Wildlife officials had originally hoped the hybrid cats could be
introduced into the wild in an effort to bolster India's endangered
wild lion population.

When the program ended, all of the male lions were given vasectomies to
prevent further breeding, Kumar said.

Indian wildlife laws prohibit killing the animals.

It will take about six years for the remaining 22 crossbred lions to
die of natural causes, Kumar said.

Zoo authorities have decided to launch a new captive breeding project
using "pure Asiatic lion stock from other zoos in the country, but only
after the last of the earlier crop of lions have been phased out," he
said.

The zoo has recently built an enclosed area for the oldest and most
infirm of the lions, so they are not attacked by the more robust cats.

"At any time the zoo has around four to five lions that are too old and
weak to compete with the younger, more aggressive lions," Kumar said.

The lions are fed boneless meat, he said.

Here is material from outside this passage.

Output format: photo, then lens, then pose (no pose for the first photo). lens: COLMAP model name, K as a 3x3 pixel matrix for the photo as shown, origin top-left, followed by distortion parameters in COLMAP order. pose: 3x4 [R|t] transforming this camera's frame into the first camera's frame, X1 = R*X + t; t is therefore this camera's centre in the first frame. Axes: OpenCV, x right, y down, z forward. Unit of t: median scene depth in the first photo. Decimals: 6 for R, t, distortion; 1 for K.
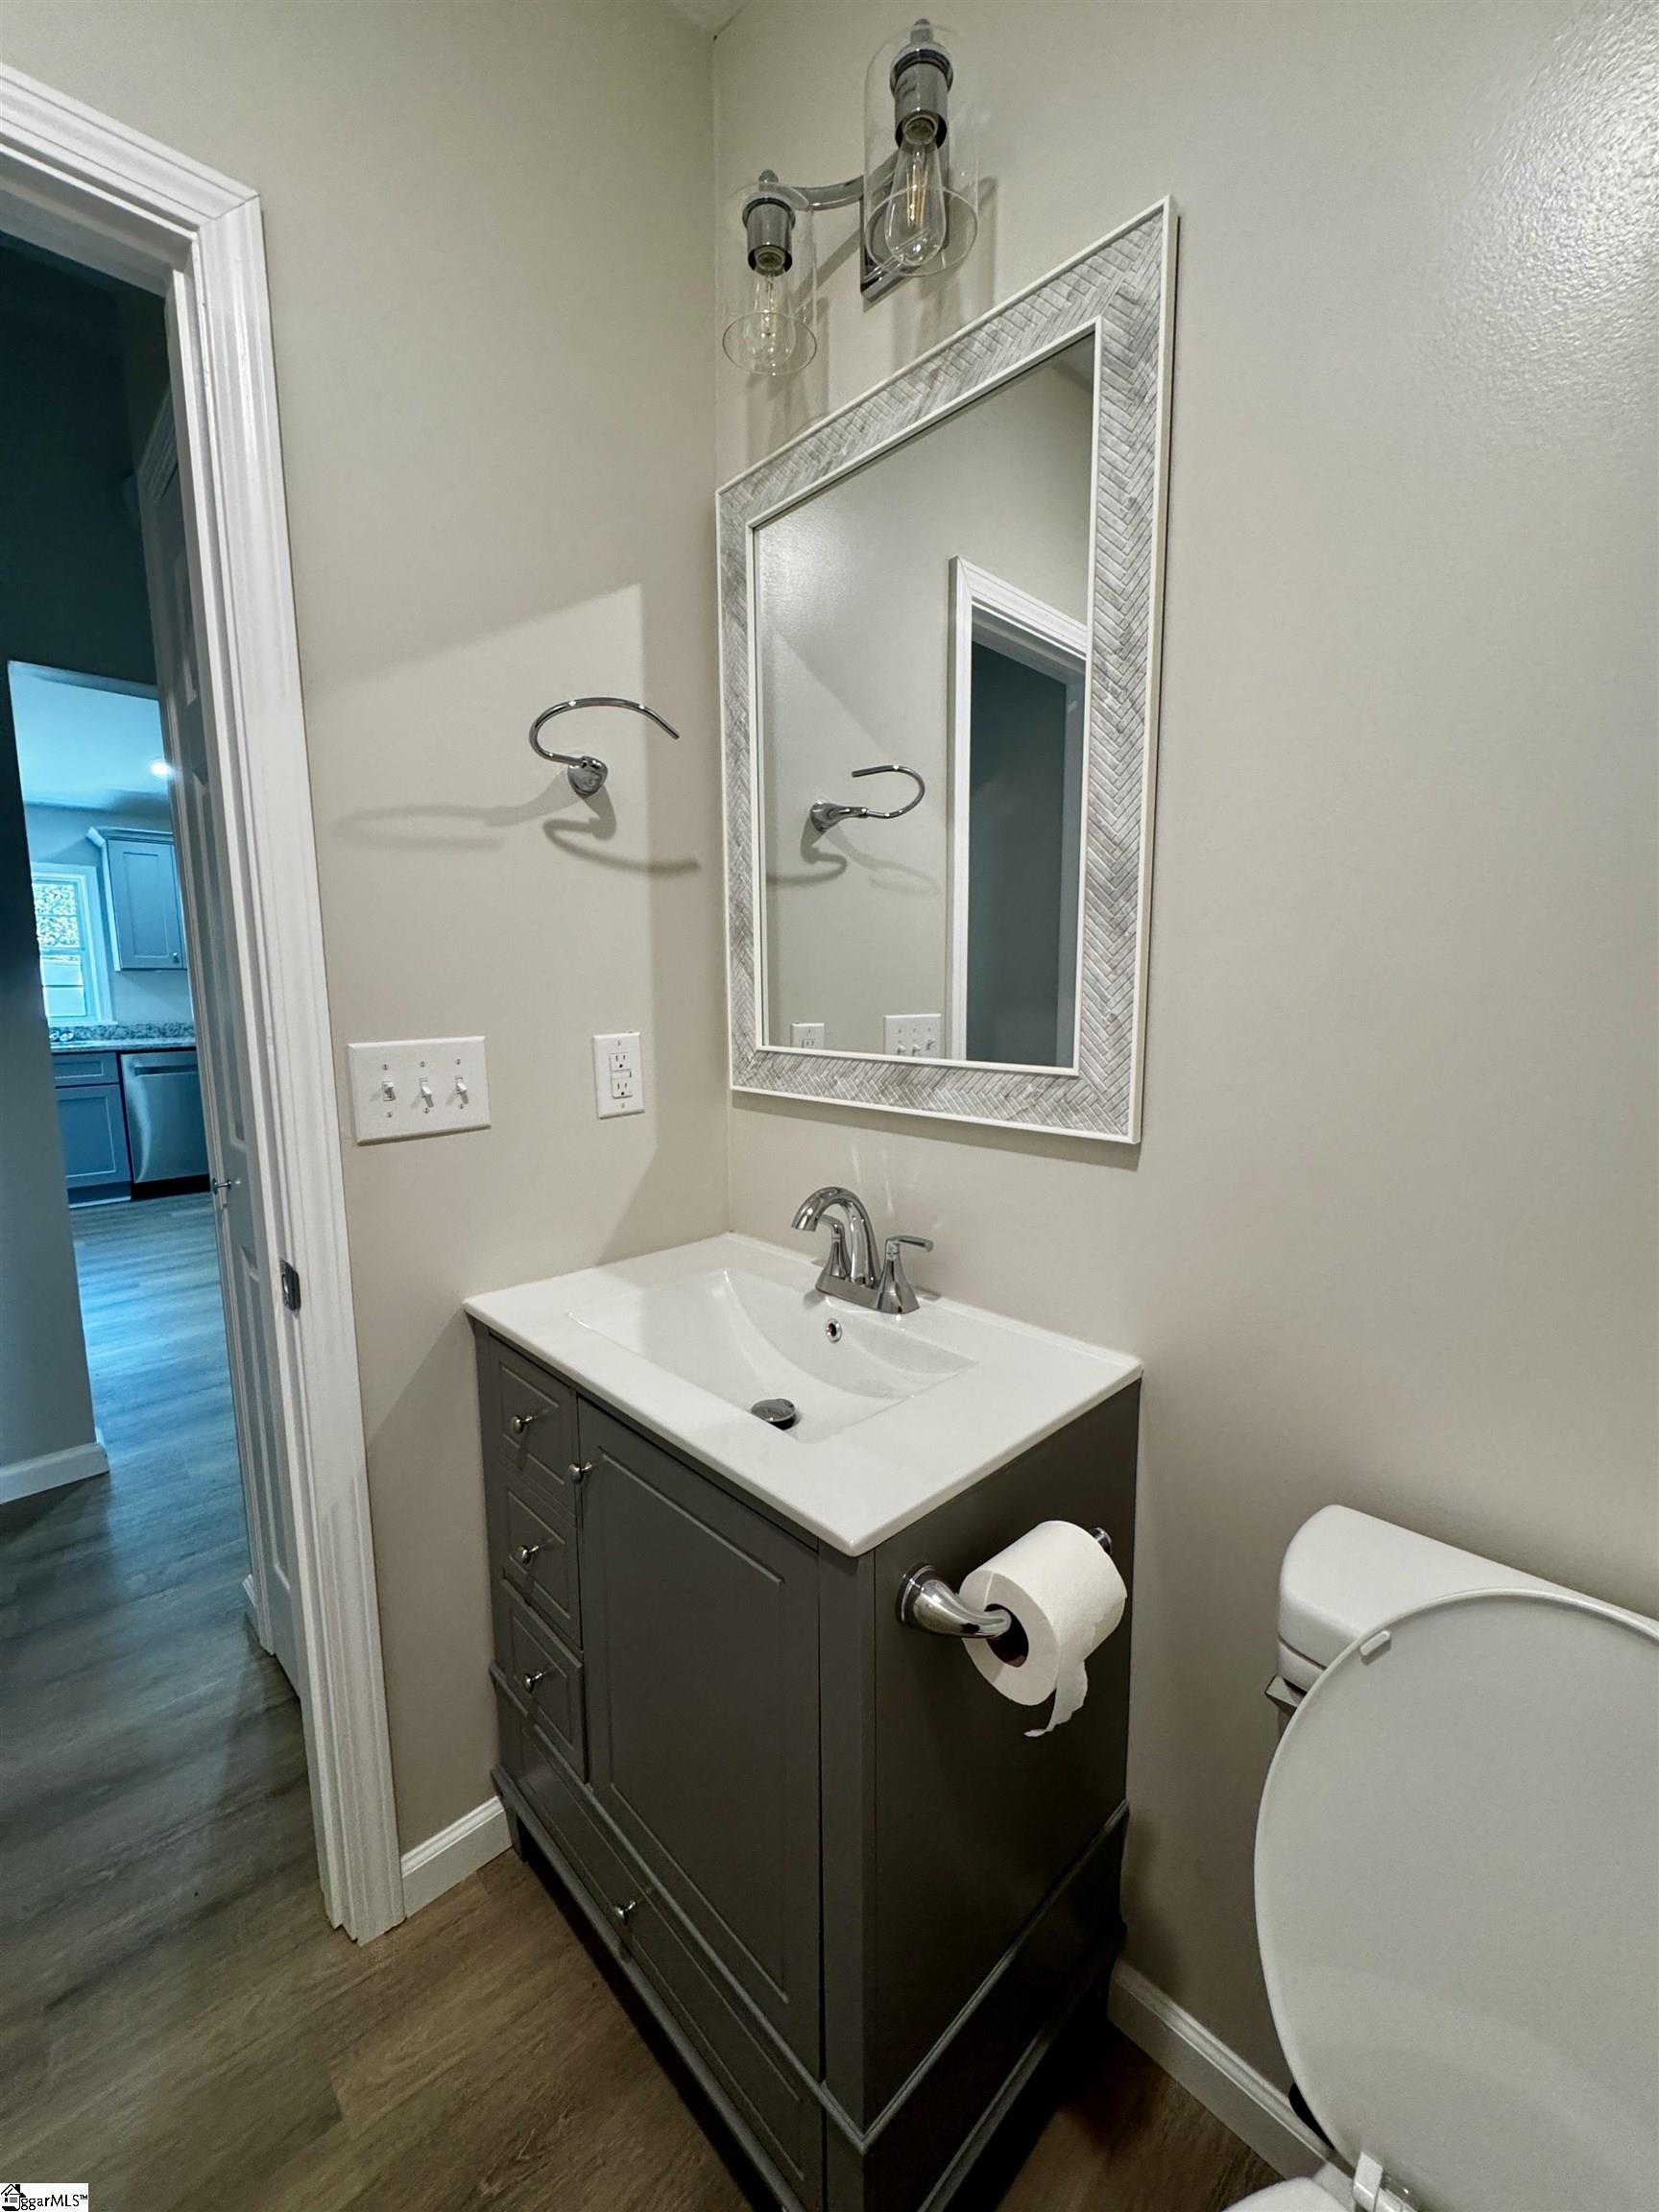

Wildlife experts say rampant poaching is driving the Asiatic lion to
extinction, especially in the Gir forests in western India, the last
wild refuge of the big cats.

The last lion census conducted in the forests in 2000 put the number of
Asiatic lions at 320. The animals' numbers have further dwindled due to
poaching, open wells that act as death traps and human encroachment on
lion habitat.

Lions are killed for their pelts and claws, both of which command a
huge price in the illegal wildlife trade.